Carina agony auntWhat a difficult situation for you. To me it seems that you have no option but to ask him to leave. If you continue to support him and try to help him through this he'll never change. Sometimes people have to hit rock bottom on their own and suffer the consequences before they're able to pick themselves up.

However, it does sound as though he's extremely depressed. Is there any way of persuading him to see a counsellor, or have you already tried that? If he really doesn't want to change then there's not a lot more you can do about it.

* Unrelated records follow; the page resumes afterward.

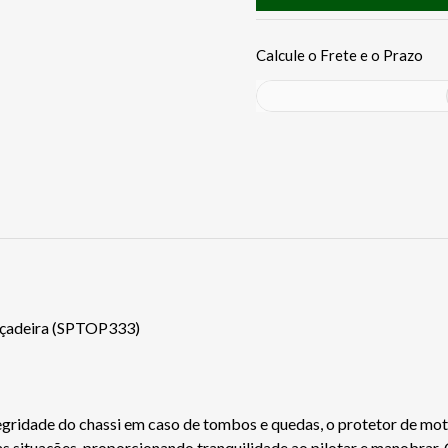
açadeira (SPTOP333)
egridade do chassi em caso de tombos e quedas, o protetor de mo
s situações, proporcionando tranquilidade ao pilotar e manobrar. 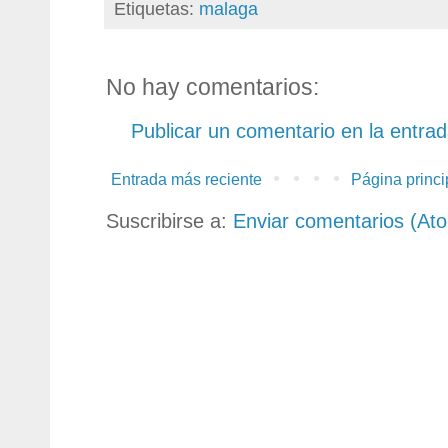
Etiquetas:
malaga
No hay comentarios:
Publicar un comentario en la entra
Entrada más reciente
Página princi
Suscribirse a:
Enviar comentarios (At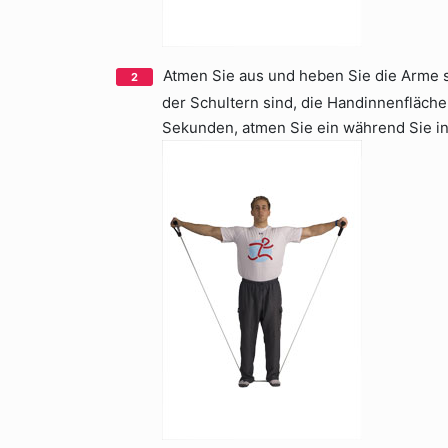
Atmen Sie aus und heben Sie die Arme s
der Schultern sind, die Handinnenflächen
Sekunden, atmen Sie ein während Sie i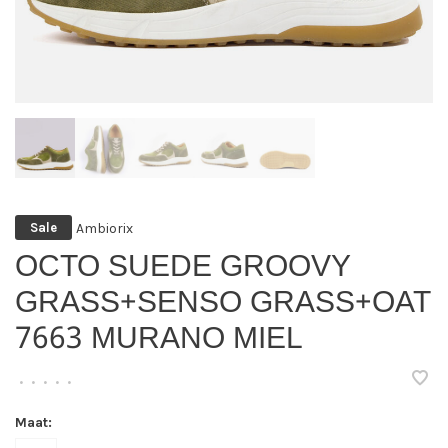
Ambiorix
Sale
OCTO SUEDE GROOVY
GRASS+SENSO GRASS+OAT
7663 MURANO MIEL
•
•
•
•
•
Maat: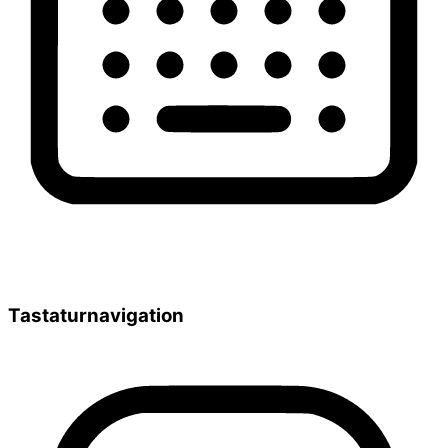
Tastaturnavigation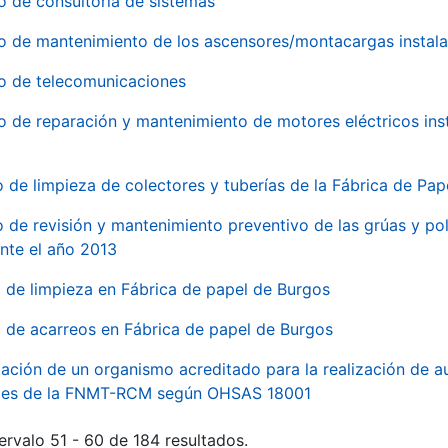
o de consultoría de sistemas
io de mantenimiento de los ascensores/montacargas instala
io de telecomunicaciones
io de reparación y mantenimiento de motores eléctricos ins
o de limpieza de colectores y tuberías de la Fábrica de Pa
o de revisión y mantenimiento preventivo de las grúas y pol
nte el año 2013
o de limpieza en Fábrica de papel de Burgos
o de acarreos en Fábrica de papel de Burgos
ación de un organismo acreditado para la realización de au
ales de la FNMT-RCM según OHSAS 18001
ervalo 51 - 60 de 184 resultados.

I think, if he's unwilling to do anything to help himself, then you should tell him exactly why you're asking him to leave. Emphasise that you love him but that your health and emotional state cannot cope with this ongoing situation. Explain that you hope he'll get himself together but that he needs to do it on his own.

This is going to be very tough for you, but remember that whatever is wrong in your relationship now will only get worse and worse if you continue like this. Something has to be done and unfortunately you have to do it. At your age you should be enjoying life and focusing on where you're going and having fun rather than mothering someone. There are times when you have to be cruel to be kind, and this is one of them.

Give yourself a complete break from him for a few months - up to six months if you can - and then arrange to meet him briefly to see how things are going. In the meantime go out with your friends and meet new people. Get involved in your hobbies and interests. Put away anything that reminds you of him. Write down everything that was wrong with the relationship and read that list whenever you're missing him. Don't think beyond the six months at this stage. Think of it as over and get on with your life. There's a good chance he'll sort himself out, but don't count on it. You'll have to be strong but you can get through it. All the best.